***** DATA ENTRIES
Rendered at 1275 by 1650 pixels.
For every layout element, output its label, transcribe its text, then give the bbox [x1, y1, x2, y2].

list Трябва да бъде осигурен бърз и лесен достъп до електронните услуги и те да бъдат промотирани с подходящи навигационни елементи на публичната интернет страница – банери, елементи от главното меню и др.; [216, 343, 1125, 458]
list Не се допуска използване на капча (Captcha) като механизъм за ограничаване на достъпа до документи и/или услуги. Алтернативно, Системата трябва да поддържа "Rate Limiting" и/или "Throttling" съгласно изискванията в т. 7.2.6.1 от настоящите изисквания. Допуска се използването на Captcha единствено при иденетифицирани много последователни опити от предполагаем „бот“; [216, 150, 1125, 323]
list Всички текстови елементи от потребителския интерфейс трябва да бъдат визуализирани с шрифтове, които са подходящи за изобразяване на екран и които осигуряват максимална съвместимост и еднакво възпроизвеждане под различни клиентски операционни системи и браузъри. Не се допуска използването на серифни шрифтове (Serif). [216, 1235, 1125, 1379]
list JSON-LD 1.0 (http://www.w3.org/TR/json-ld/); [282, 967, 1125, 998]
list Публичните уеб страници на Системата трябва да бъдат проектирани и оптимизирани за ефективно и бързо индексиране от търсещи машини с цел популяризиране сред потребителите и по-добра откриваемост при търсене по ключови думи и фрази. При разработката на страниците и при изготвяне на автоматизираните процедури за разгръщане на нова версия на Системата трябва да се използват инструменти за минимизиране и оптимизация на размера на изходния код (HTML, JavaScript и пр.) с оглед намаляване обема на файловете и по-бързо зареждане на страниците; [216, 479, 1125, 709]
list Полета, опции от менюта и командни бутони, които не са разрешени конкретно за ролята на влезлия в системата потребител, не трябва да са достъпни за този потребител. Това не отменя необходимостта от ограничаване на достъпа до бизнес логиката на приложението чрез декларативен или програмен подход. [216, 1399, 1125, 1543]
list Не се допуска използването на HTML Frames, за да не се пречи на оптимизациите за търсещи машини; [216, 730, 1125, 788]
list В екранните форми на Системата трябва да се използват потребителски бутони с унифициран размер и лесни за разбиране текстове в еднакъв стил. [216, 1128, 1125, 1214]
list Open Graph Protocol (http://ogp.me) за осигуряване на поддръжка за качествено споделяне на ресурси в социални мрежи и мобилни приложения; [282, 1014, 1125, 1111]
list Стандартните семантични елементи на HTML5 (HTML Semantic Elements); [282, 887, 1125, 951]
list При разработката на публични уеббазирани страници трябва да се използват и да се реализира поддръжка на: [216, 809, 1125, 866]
**********
■ **SET EXERCISE**: Rewrite the data above, replacing "търсещи машини" with "търсачки" and leaving everything else as it stands.

■ **ANSWER BELOW**:
Rendered at 1275 by 1650 pixels.
For every layout element, output its label, transcribe its text, then give the bbox [x1, y1, x2, y2].

list Трябва да бъде осигурен бърз и лесен достъп до електронните услуги и те да бъдат промотирани с подходящи навигационни елементи на публичната интернет страница – банери, елементи от главното меню и др.; [216, 343, 1125, 458]
list Не се допуска използване на капча (Captcha) като механизъм за ограничаване на достъпа до документи и/или услуги. Алтернативно, Системата трябва да поддържа "Rate Limiting" и/или "Throttling" съгласно изискванията в т. 7.2.6.1 от настоящите изисквания. Допуска се използването на Captcha единствено при иденетифицирани много последователни опити от предполагаем „бот“; [216, 150, 1125, 323]
list Всички текстови елементи от потребителския интерфейс трябва да бъдат визуализирани с шрифтове, които са подходящи за изобразяване на екран и които осигуряват максимална съвместимост и еднакво възпроизвеждане под различни клиентски операционни системи и браузъри. Не се допуска използването на серифни шрифтове (Serif). [216, 1235, 1125, 1379]
list JSON-LD 1.0 (http://www.w3.org/TR/json-ld/); [282, 967, 1125, 998]
list Публичните уеб страници на Системата трябва да бъдат проектирани и оптимизирани за ефективно и бързо индексиране от търсачки с цел популяризиране сред потребителите и по-добра откриваемост при търсене по ключови думи и фрази. При разработката на страниците и при изготвяне на автоматизираните процедури за разгръщане на нова версия на Системата трябва да се използват инструменти за минимизиране и оптимизация на размера на изходния код (HTML, JavaScript и пр.) с оглед намаляване обема на файловете и по-бързо зареждане на страниците; [216, 479, 1125, 709]
list Полета, опции от менюта и командни бутони, които не са разрешени конкретно за ролята на влезлия в системата потребител, не трябва да са достъпни за този потребител. Това не отменя необходимостта от ограничаване на достъпа до бизнес логиката на приложението чрез декларативен или програмен подход. [216, 1399, 1125, 1543]
list Не се допуска използването на HTML Frames, за да не се пречи на оптимизациите за търсачки; [216, 730, 1125, 788]
list В екранните форми на Системата трябва да се използват потребителски бутони с унифициран размер и лесни за разбиране текстове в еднакъв стил. [216, 1128, 1125, 1214]
list Open Graph Protocol (http://ogp.me) за осигуряване на поддръжка за качествено споделяне на ресурси в социални мрежи и мобилни приложения; [282, 1014, 1125, 1111]
list Стандартните семантични елементи на HTML5 (HTML Semantic Elements); [282, 887, 1125, 951]
list При разработката на публични уеббазирани страници трябва да се използват и да се реализира поддръжка на: [216, 809, 1125, 866]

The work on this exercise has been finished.